An RESP can be set up for any “beneficiary,” including your children, grandchildren, nieces, nephews or family friends. Each beneficiary must be a Canadian resident and have a Social Insurance Number (SIN), which can be obtained from a Service Canada Centre (www.servicecanada.gc.ca).
Contribute any amount to an RESP, subject to a lifetime contribution limit of $50,000 per beneficiary. You can contribute to an RESP for up to 31 years, and the plan can remain open for a maximum of 35 years.
Under the CESG, the government matches 20% on the first $2,500 contributed annually to an RESP, to a maximum of $500 per beneficiary per year. The lifetime maximum per beneficiary is $7,200, up to age 18. If you don’t contribute enough to qualify for the maximum $500 CESG in a given year, the unused entitlement can be carried forward to the next year. See RESP Grants and Bonds.
A $500 Canada Learning Bond (CLB) is provided for children of families who are of modest income and who are born after December 31, 2003. These children also qualify for CLB instalments of $100 per year until age 15, as long as they continue to meet income thresholds. The total maximum CLB payable per child is $2,000. CLBs are allocated to a specific child; unlike CESGs, they cannot be shared with other beneficiaries.
If you don’t contribute enough to qualify for the maximum $500 CESG in a given year, the unused entitlement can be carried forward to the next year.
There are two types of withdrawal scenarios:
When funds withdrawn are used for education purposes
Once a student is enrolled in a qualifying post-secondary education or training program, the funds within the RESP can be paid out to the student with proof of enrollment. Payments comprised of accumulated income, grants and bonds are called Educational Assistance Payments (EAPs) and the student must claim them as income on their tax return. Contributions can be paid out the beneficiary tax-free.
When funds withdrawn are not used for education
In this case, you can withdraw the initial contribution with no tax consequence since it was made with after-tax dollars. However, any CESG remaining in the plan must be repaid, to a maximum amount equal to 20% of the withdrawal.
If an RBC RESP can hold a variety of investments, including Guaranteed Investment Certificates (GICs), mutual funds, portfolio solutions and savings deposits. You can also hold stocks and bonds through RBC Direct Investing™ and RBC Dominion Securities.
Growth potential of mutual funds
When you invest in mutual funds through RBC Royal Bank, you gain access to excellent growth potential:
- RBC Target Education Funds are a portfolio of RBC Funds and feature an asset mix that evolves over time, with a greater weighting in equities in the early years and a more conservative asset mix favouring fixed income investments as your child's target education date approaches.
- The RBC Funds family includes many equity-based investments that work well for longer-term investment goals such as saving for a child’s education.
If an RESP beneficiary decides not to pursue post-secondary education, you have a few options.

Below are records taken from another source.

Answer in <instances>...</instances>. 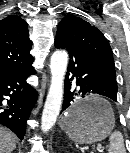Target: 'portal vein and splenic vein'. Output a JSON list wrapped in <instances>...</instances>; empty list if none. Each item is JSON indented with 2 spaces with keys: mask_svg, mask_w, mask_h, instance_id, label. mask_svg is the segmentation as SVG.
<instances>
[{
  "mask_svg": "<svg viewBox=\"0 0 130 153\" xmlns=\"http://www.w3.org/2000/svg\"><path fill=\"white\" fill-rule=\"evenodd\" d=\"M98 148L102 151L104 149V147H102V145H98Z\"/></svg>",
  "mask_w": 130,
  "mask_h": 153,
  "instance_id": "obj_1",
  "label": "portal vein and splenic vein"
}]
</instances>
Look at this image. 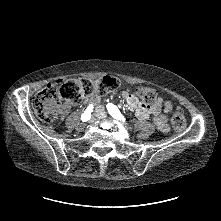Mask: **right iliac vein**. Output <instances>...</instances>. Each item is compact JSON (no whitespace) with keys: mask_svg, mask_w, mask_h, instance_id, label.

- If you have a family plan, some of the government incentives received can be used to fund the education payments to another beneficiary on the plan.
- If you have an individual plan, you may be able to name an alternate eligible beneficiary.
- If the beneficiary has reached age 21 and the plan is at least 10 years old, you can withdraw the earnings subject to a withholding tax and a 20% penalty tax unless transferred to an RRSP. The amounts withdrawn will be considered taxable income.